ABOUT THIS EXERCISE: Copy out, word for word, everything from the first line of the entries down to and including the line containing "They’re simply emotionally numb and unable to".

○ ○ ○ ○ ○

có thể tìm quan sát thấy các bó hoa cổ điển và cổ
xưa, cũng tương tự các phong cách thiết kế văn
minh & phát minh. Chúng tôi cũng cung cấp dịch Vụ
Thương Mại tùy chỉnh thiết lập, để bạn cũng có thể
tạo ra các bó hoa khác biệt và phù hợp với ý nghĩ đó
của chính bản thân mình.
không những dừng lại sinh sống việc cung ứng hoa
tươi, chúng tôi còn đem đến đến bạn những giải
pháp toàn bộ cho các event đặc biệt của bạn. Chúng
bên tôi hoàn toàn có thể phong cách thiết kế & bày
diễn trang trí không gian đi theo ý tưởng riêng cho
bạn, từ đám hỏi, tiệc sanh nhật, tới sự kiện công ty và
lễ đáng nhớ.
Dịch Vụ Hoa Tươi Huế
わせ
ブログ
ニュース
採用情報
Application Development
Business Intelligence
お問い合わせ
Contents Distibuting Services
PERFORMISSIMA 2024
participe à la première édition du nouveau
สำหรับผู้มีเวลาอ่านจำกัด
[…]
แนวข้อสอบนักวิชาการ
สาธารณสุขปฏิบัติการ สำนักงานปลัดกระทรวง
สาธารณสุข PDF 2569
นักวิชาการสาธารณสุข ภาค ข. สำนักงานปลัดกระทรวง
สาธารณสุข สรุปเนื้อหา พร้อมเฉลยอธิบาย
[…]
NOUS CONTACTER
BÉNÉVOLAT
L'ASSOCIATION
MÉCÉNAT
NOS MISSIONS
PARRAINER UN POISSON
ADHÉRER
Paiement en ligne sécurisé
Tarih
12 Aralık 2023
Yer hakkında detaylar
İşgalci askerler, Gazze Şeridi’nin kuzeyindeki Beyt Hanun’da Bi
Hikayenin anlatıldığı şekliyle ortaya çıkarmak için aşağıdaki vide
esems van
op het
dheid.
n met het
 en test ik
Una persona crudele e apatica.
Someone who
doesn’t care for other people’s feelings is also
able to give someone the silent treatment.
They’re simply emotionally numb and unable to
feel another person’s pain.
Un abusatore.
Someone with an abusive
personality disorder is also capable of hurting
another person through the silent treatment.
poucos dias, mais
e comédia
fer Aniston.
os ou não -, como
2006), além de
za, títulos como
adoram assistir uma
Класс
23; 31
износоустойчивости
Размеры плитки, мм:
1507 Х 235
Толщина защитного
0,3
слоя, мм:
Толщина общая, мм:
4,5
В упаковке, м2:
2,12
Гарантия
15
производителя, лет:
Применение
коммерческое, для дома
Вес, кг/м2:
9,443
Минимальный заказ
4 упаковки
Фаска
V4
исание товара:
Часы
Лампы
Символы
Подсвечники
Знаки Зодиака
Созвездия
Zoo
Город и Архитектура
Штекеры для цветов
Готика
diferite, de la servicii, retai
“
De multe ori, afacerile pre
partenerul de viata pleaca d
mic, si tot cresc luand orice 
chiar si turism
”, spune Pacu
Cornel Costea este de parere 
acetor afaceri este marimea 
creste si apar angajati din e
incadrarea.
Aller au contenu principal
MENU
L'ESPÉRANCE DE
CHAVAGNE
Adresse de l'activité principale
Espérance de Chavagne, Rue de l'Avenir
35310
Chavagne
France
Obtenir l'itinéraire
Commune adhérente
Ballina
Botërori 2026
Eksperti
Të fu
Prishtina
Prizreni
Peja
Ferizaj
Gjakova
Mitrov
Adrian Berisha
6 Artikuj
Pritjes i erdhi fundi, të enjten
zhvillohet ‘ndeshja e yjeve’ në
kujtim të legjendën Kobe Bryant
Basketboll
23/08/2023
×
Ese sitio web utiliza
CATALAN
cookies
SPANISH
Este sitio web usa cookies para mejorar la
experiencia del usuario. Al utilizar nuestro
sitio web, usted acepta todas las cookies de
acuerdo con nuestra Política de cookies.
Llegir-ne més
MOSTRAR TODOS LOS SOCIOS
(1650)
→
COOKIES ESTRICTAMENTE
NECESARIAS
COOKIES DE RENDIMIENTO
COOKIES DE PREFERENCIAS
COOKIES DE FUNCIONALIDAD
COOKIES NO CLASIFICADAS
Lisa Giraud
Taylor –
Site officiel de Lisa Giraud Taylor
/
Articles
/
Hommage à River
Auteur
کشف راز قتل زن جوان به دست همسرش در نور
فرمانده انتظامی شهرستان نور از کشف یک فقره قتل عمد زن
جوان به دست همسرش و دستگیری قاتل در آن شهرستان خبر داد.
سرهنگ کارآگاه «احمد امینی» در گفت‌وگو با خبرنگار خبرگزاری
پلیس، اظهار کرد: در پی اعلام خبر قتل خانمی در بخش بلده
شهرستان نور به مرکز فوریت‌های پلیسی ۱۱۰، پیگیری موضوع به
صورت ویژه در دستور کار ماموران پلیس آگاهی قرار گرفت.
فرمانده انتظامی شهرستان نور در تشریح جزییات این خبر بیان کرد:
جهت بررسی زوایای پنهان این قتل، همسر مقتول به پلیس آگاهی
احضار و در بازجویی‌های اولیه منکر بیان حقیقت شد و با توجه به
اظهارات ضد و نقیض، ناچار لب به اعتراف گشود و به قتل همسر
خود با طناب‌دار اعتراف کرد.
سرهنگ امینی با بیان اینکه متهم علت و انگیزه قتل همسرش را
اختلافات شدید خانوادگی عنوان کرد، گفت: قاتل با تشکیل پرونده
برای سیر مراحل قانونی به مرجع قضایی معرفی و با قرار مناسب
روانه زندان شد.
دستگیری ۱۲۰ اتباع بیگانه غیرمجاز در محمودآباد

○ ○ ○ ○ ○

WRITTEN ANSWER:
có thể tìm quan sát thấy các bó hoa cổ điển và cổ
xưa, cũng tương tự các phong cách thiết kế văn
minh & phát minh. Chúng tôi cũng cung cấp dịch Vụ
Thương Mại tùy chỉnh thiết lập, để bạn cũng có thể
tạo ra các bó hoa khác biệt và phù hợp với ý nghĩ đó
của chính bản thân mình.
không những dừng lại sinh sống việc cung ứng hoa
tươi, chúng tôi còn đem đến đến bạn những giải
pháp toàn bộ cho các event đặc biệt của bạn. Chúng
bên tôi hoàn toàn có thể phong cách thiết kế & bày
diễn trang trí không gian đi theo ý tưởng riêng cho
bạn, từ đám hỏi, tiệc sanh nhật, tới sự kiện công ty và
lễ đáng nhớ.
Dịch Vụ Hoa Tươi Huế
わせ
ブログ
ニュース
採用情報
Application Development
Business Intelligence
お問い合わせ
Contents Distibuting Services
PERFORMISSIMA 2024
participe à la première édition du nouveau
สำหรับผู้มีเวลาอ่านจำกัด
[…]
แนวข้อสอบนักวิชาการ
สาธารณสุขปฏิบัติการ สำนักงานปลัดกระทรวง
สาธารณสุข PDF 2569
นักวิชาการสาธารณสุข ภาค ข. สำนักงานปลัดกระทรวง
สาธารณสุข สรุปเนื้อหา พร้อมเฉลยอธิบาย
[…]
NOUS CONTACTER
BÉNÉVOLAT
L'ASSOCIATION
MÉCÉNAT
NOS MISSIONS
PARRAINER UN POISSON
ADHÉRER
Paiement en ligne sécurisé
Tarih
12 Aralık 2023
Yer hakkında detaylar
İşgalci askerler, Gazze Şeridi’nin kuzeyindeki Beyt Hanun’da Bi
Hikayenin anlatıldığı şekliyle ortaya çıkarmak için aşağıdaki vide
esems van
op het
dheid.
n met het
 en test ik
Una persona crudele e apatica.
Someone who
doesn’t care for other people’s feelings is also
able to give someone the silent treatment.
They’re simply emotionally numb and unable to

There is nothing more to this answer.